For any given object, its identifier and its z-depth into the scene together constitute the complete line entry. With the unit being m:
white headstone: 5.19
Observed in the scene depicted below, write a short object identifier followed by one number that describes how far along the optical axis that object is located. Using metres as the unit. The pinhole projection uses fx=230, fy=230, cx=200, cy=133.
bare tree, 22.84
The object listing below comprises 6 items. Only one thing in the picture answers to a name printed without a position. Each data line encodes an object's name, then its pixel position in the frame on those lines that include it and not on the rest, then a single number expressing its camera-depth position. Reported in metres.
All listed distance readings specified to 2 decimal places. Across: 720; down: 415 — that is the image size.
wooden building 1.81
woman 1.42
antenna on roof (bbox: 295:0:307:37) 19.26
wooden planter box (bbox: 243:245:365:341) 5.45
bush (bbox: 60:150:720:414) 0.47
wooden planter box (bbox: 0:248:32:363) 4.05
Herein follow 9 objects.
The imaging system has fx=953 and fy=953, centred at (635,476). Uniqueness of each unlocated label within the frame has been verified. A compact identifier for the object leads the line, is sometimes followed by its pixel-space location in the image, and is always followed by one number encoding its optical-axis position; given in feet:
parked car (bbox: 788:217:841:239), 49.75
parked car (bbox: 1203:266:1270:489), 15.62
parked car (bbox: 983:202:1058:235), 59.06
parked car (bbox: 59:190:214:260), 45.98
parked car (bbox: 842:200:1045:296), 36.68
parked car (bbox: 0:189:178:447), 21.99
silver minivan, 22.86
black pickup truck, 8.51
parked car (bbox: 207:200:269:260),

• Exercise aim: Extract each line from the listing above, please, and repeat it exactly.

• The completed task:
For any given object, its identifier and its z-depth into the scene together constitute the complete line entry. With the unit being m:
white headstone: 5.19
Observed in the scene depicted below, write a short object identifier followed by one number that describes how far along the optical axis that object is located. Using metres as the unit. The pinhole projection uses fx=230, fy=230, cx=200, cy=133.
bare tree, 22.84
The object listing below comprises 6 items. Only one thing in the picture answers to a name printed without a position. Each data line encodes an object's name, then its pixel position in the frame on those lines that include it and not on the rest, then a single number expressing its camera-depth position. Reported in metres.
All listed distance readings specified to 2 decimal places. Across: 720; down: 415 — that is the image size.
wooden building 1.81
woman 1.42
antenna on roof (bbox: 295:0:307:37) 19.26
wooden planter box (bbox: 243:245:365:341) 5.45
bush (bbox: 60:150:720:414) 0.47
wooden planter box (bbox: 0:248:32:363) 4.05
Herein follow 9 objects.
The imaging system has fx=953 and fy=953, centred at (635,476). Uniqueness of each unlocated label within the frame has been verified. A compact identifier for the object leads the line, is sometimes followed by its pixel-space location in the image, and is always followed by one number encoding its optical-axis position; given in feet:
parked car (bbox: 788:217:841:239), 49.75
parked car (bbox: 1203:266:1270:489), 15.62
parked car (bbox: 983:202:1058:235), 59.06
parked car (bbox: 59:190:214:260), 45.98
parked car (bbox: 842:200:1045:296), 36.68
parked car (bbox: 0:189:178:447), 21.99
silver minivan, 22.86
black pickup truck, 8.51
parked car (bbox: 207:200:269:260),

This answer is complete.